Bugs in the News II

Howdy, BugFans,

The BugLady, who in past years has taken the month of May off for good behavior, has decided to take June off this year. While she will not be doing any/much creative writing, she may send some other stuff your way. Like this article she just wrote for the BogHaunter, newsletter of the Friends of the Cedarburg Bog. If you are a member (and you should be), you’ll get to read it twice. As always, for our purposes, worms are “bugs.”

Be On The Lookout For…

No, they haven’t been spotted in the Bog or its uplands, but Jumping Worms, a.k.a. “crazy worms,” “snake worms,” and “Alabama jumpers”, are knocking on the door—they are established in Wisconsin, and the full extent of their range is not known.

Jumping Worms

Originally from Southeast Asia, the jumping worm was first found in the southern Appalachians in 1993. It was spotted in the UW-Madison Arboretum in 2013, another in a long line of non-native species to make themselves at home here in God’s Country.
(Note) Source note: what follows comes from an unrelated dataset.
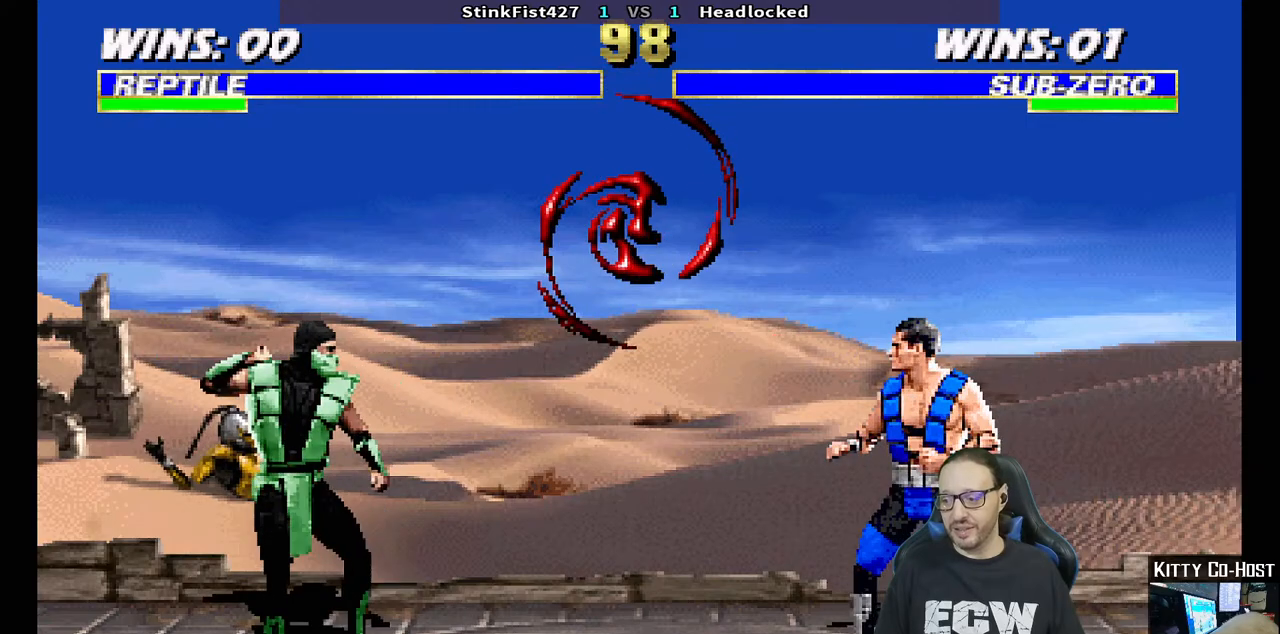
{"dt_ms": 500, "buttons": ["CROSS", "CIRCLE", "R1", "DPAD_RIGHT"], "left_stick": "center", "right_stick": "center", "events": [[50, "R1", "down"], [67, "CROSS", "down"], [83, "CIRCLE", "down"]]}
Since then, multiple infestations have been reported in five Wisconsin counties (including the band from Milwaukee to Dane county), and isolated populations are recorded in about a dozen more.

They probably arrived in the root balls of trees or in shipments of garden plants. They are spread by community mulching programs, horticultural/nursery practices, and plant sales. In addition, a quick internet search turns up multiple sites where you can buy jumping worms for composting or bait (it is illegal to sell, introduce, transport, possess or propagate them in Wisconsin).

All of Wisconsin’s earthworms are foreigners, and while they may help aerate lawns and gardens, they devastate the forest floor. Earthworms disturb the incredibly important, rich nursery that is produced by the decaying mulch below the trees, making it less friendly to seedlings, wildflowers, and a huge number of animals, large and small. Jumping worms turn this fertile layer into material that resembles coffee grounds and that doesn’t hold moisture.

Jumping worms, Amynthas agrestis, emerge early in spring and aggressively out-compete (and even eliminate) other worm species. They leave cocoons full of eggs in the soil—eggs that are able to survive our increasingly mild winters.

Earthworm eradication is very difficult, but we can contain them or minimize the spread.

See pictures and learn more about them at the Wisconsin Natural Resource Magazine, and the Southeastern Wisconsin Invasive Species Consortium, and the Milwaukee Journal Sentinel Online, and report any suspected jumping worms to the DNR.

And yes—their names come from their habits of thrashing around on the ground and jumping into the air.

After a stop and start May, things are bursting. Go outside—look at bugs.